Arthur obtains a ticket for Bernie at the commemorative ceremony, but Bernie gives his ticket, and Arthur's, away to Heinrich, a German soldier who also fought on D-Day and has come to commemorate the event. Leaving the ceremony behind, Bernie and Arthur head to the Bayeux War Cemetery, where Arthur looks for his brother's grave while Bernie visits the grave of Douglas Bennett, a comrade-in-arms who was killed at the Normandy landing on D-Day after Bernie reassured him that he would be alright. Bernie feels responsible for Douglas' death, because he had persuaded him to leave their ship and face his fate.

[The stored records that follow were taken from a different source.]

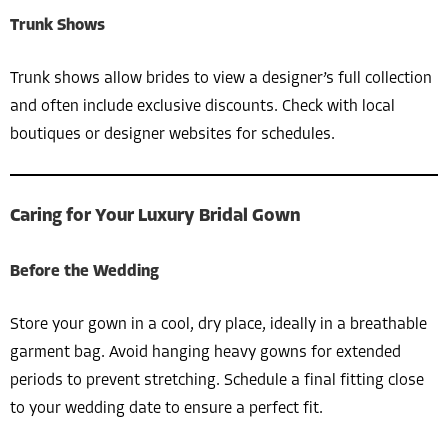
Trunk Shows
Trunk shows allow brides to view a designer’s full collection
and often include exclusive discounts. Check with local
boutiques or designer websites for schedules.
Caring for Your Luxury Bridal Gown
Before the Wedding
Store your gown in a cool, dry place, ideally in a breathable
garment bag. Avoid hanging heavy gowns for extended
periods to prevent stretching. Schedule a final fitting close
to your wedding date to ensure a perfect fit.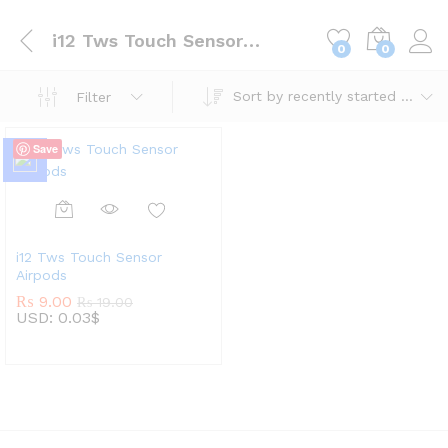
i12 Tws Touch Sensor Airpods
0
0
Sort by recently started lotteries
Filter
Save
i12 Tws Touch Sensor
Airpods
₨
9.00
₨
19.00
USD
:
0.03$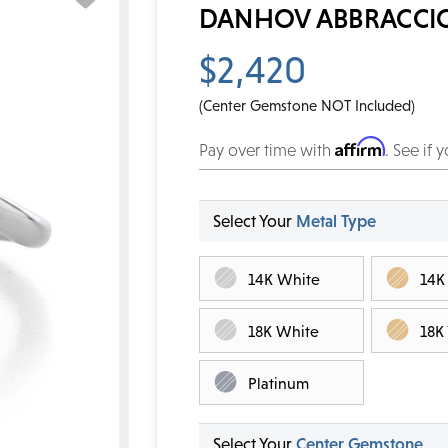
DANHOV ABBRACCIO
$2,420
(Center Gemstone NOT Included)
Affirm
Pay over time with
. See if 
Select Your
Metal Type
14K White
14K
18K White
18K
Platinum
Select Your
Center Gemstone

When Bernie begins his return journey, he discovers that he has become a celebrity, dubbed "the Great Escaper", and the story of his flight to Normandy has appeared in all the papers. The ferry company staff treat him like royalty and when he gets back home he finds a gaggle of reporters awaiting him. He brushes past them in dismay and goes straight to Rene, to whom he confesses the truth of his guilt over Douglas' death, and his despair at the wasted lives of all the young men who died on that fateful day 70 years ago. Rene assures him that Douglas' death was not his fault, and points out that he and she have lived every second of their lives together and never wasted the time they were given.
The next morning, Bernie and Rene get up early to watch the dawn break on the horizon, just as they did some seventy years earlier when they were young lovers.
A caption tells us that Bernie died six months after his "great escape", and Rene died seven days later.